**Work task:**
The whole listing below is to be copied exactly, with every picture left out.
Extracted data: Begin
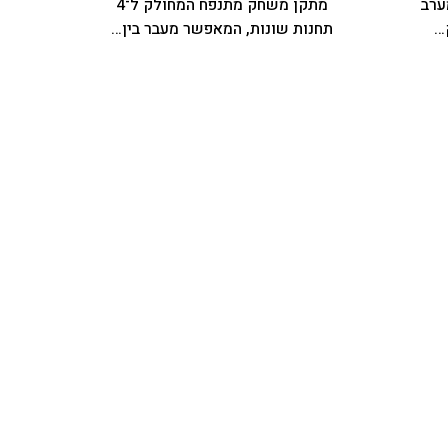
ערב
מתקן משחק מתנפח המחולק ל־4
…
תחנות שונות, המאפשר מעבר בין…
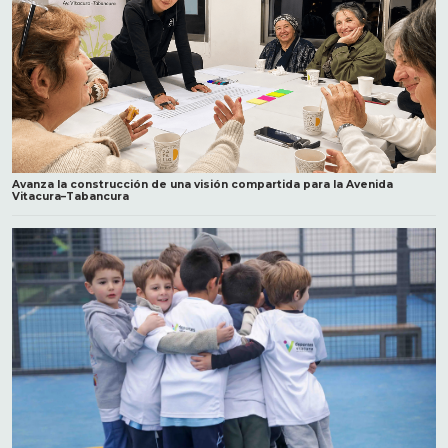
Avanza la construcción de una visión compartida para la Avenida
Vitacura–Tabancura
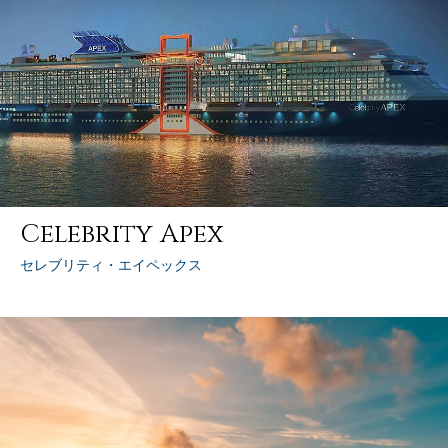
Celebrity Apex
セレブリティ・エイペックス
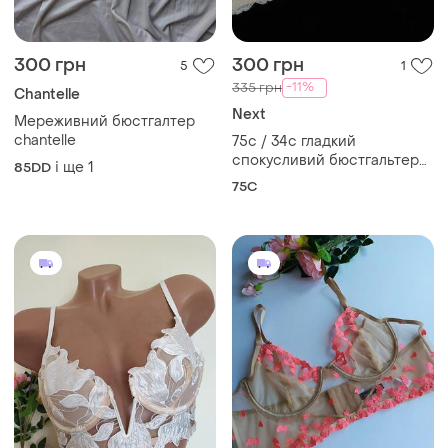
300 грн
300 грн
5
1
-11%
335 грн
Chantelle
Next
Мереживний бюстгалтер
chantelle
75с / 34с гладкий
спокусливий бюстгальтер
і ще
1
85DD
пуш ап next у кольорі
75C
"перлинний беж"! ✨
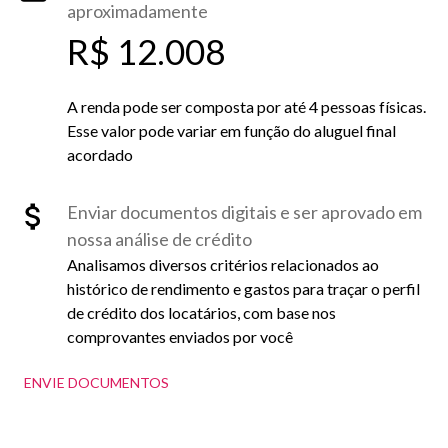
aproximadamente
R$ 12.008
A renda pode ser composta por até 4 pessoas físicas.
Esse valor pode variar em função do aluguel final
acordado
Enviar documentos digitais e ser aprovado em
nossa análise de crédito
Analisamos diversos critérios relacionados ao
histórico de rendimento e gastos para traçar o perfil
de crédito dos locatários, com base nos
comprovantes enviados por você
ENVIE DOCUMENTOS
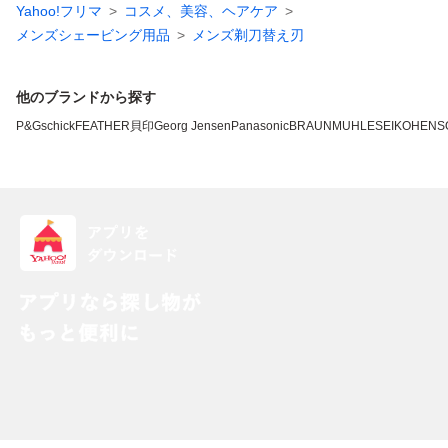
Yahoo!フリマ
コスメ、美容、ヘアケア
メンズシェービング用品
メンズ剃刀替え刃
他のブランドから探す
P&G
schick
FEATHER
貝印
Georg Jensen
Panasonic
BRAUN
MUHLE
SEIKO
HENS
Extracted data: End
**Expected answer:**
ערב
מתקן משחק מתנפח המחולק ל־4
…
תחנות שונות, המאפשר מעבר בין…
Avanza la construcción de una visión compartida para la Avenida
Vitacura–Tabancura
Celebrity Apex
セレブリティ・エイペックス
300 грн
300 грн
5
1
-11%
335 грн
Chantelle
Next
Мереживний бюстгалтер
chantelle
75с / 34с гладкий
спокусливий бюстгальтер
і ще
1
85DD
пуш ап next у кольорі
75C
"перлинний беж"! ✨
aproximadamente
R$ 12.008
A renda pode ser composta por até 4 pessoas físicas.
Esse valor pode variar em função do aluguel final
acordado
Enviar documentos digitais e ser aprovado em
nossa análise de crédito
Analisamos diversos critérios relacionados ao
histórico de rendimento e gastos para traçar o perfil
de crédito dos locatários, com base nos
comprovantes enviados por você
ENVIE DOCUMENTOS
Yahoo!フリマ
コスメ、美容、ヘアケア
メンズシェービング用品
メンズ剃刀替え刃
他のブランドから探す
P&G
schick
FEATHER
貝印
Georg Jensen
Panasonic
BRAUN
MUHLE
SEIKO
HENS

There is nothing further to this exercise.